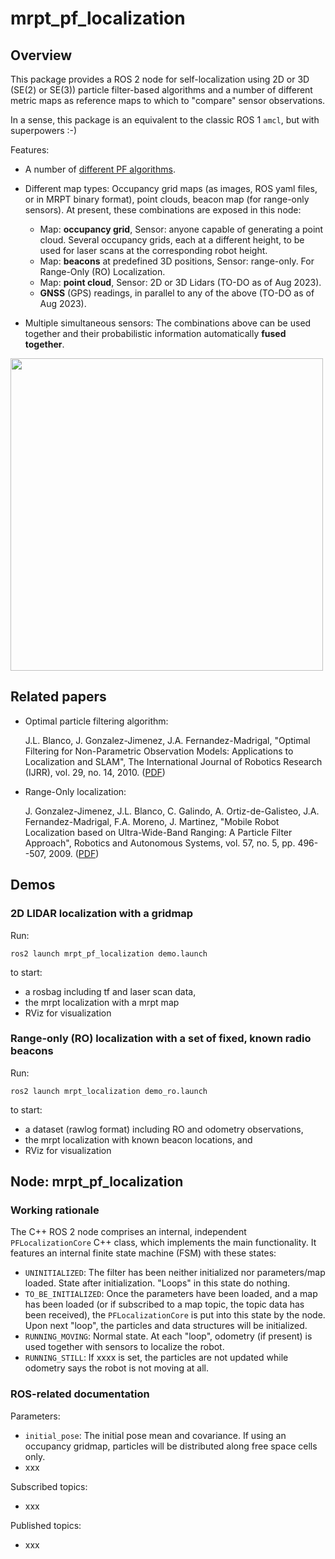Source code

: # mrpt_pf_localization

## Overview
This package provides a ROS 2 node for self-localization using 2D or 3D (SE(2) or SE(3))
particle filter-based algorithms and a number of different metric maps as reference maps
to which to "compare" sensor observations.

In a sense, this package is an equivalent to the classic ROS 1 ``amcl``, but with superpowers :-)

Features:

* A number of [different PF algorithms](https://www.mrpt.org/tutorials/programming/statistics-and-bayes-filtering/particle_filter_algorithms/).

* Different map types: Occupancy grid maps (as images, ROS yaml files, or in MRPT binary format), point clouds, beacon map (for range-only sensors). At present, these combinations are exposed in this node:
  * Map: **occupancy grid**, Sensor: anyone capable of generating a point cloud. Several occupancy grids, each at a different height, to be used for laser scans at the corresponding robot height.
  * Map: **beacons** at predefined 3D positions, Sensor: range-only. For Range-Only (RO) Localization.
  * Map: **point cloud**, Sensor: 2D or 3D Lidars (TO-DO as of Aug 2023).
  * **GNSS** (GPS) readings, in parallel to any of the above (TO-DO as of Aug 2023).

* Multiple simultaneous sensors: The combinations above can be used together and their probabilistic information 
automatically **fused together**.

<img src="https://mrpt.github.io/imgs/ros-pf-localization-pioneer.jpg" style="width: 500px; align: center;" />

## Related papers
* Optimal particle filtering algorithm:

    J.L. Blanco, J. Gonzalez-Jimenez, J.A. Fernandez-Madrigal, "Optimal Filtering for Non-Parametric Observation Models: Applications to Localization and SLAM", The International Journal of Robotics Research (IJRR), vol. 29, no. 14, 2010. ([PDF](https://ingmec.ual.es/~jlblanco/papers/blanco2010ofn_IJRR.pdf))

* Range-Only localization:

    J. Gonzalez-Jimenez, J.L. Blanco, C. Galindo, A. Ortiz-de-Galisteo, J.A. Fernandez-Madrigal, F.A. Moreno, J. Martinez, "Mobile Robot Localization based on Ultra-Wide-Band Ranging: A Particle Filter Approach", Robotics and Autonomous Systems, vol. 57, no. 5, pp. 496--507, 2009. ([PDF](https://ingmec.ual.es/~jlblanco/papers/gonzalez2008mrl.pdf))


## Demos

### 2D LIDAR localization with a gridmap
Run:

    ros2 launch mrpt_pf_localization demo.launch

to start:

* a rosbag including tf and laser scan data,
* the mrpt localization with a mrpt map
* RViz for visualization

### Range-only (RO) localization with a set of fixed, known radio beacons
Run:

    ros2 launch mrpt_localization demo_ro.launch

to start:

* a dataset (rawlog format) including RO and odometry observations,
* the mrpt localization with known beacon locations, and
* RViz for visualization


## Node: mrpt_pf_localization

### Working rationale

The C++ ROS 2 node comprises an internal, independent ``PFLocalizationCore`` C++ class, which implements
the main functionality. It features an internal finite state machine (FSM) with these states:

* ``UNINITIALIZED``: The filter has been neither initialized nor parameters/map loaded. 
  State after initialization. "Loops" in this state do nothing.
* ``TO_BE_INITIALIZED``: Once the parameters have been loaded, and a map has been loaded 
  (or if subscribed to a map topic, the topic data has been received), the ``PFLocalizationCore`` 
  is put into this state by the node. Upon next "loop", the particles and data structures will be initialized.
* ``RUNNING_MOVING``: Normal state. At each "loop", odometry (if present) is used together with sensors to
  localize the robot.
* ``RUNNING_STILL``: If xxxx is set, the particles are not updated while odometry says the robot is not moving at all.


### ROS-related documentation

Parameters:
* ``initial_pose``: The initial pose mean and covariance. If using an occupancy gridmap, particles will be distributed
  along free space cells only.
* xxx

Subscribed topics:
* xxx

Published topics:
* xxx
== == ==
Reply with every line of the listing that has the string "gridmap".

### 2D LIDAR localization with a gridmap
* ``initial_pose``: The initial pose mean and covariance. If using an occupancy gridmap, particles will be distributed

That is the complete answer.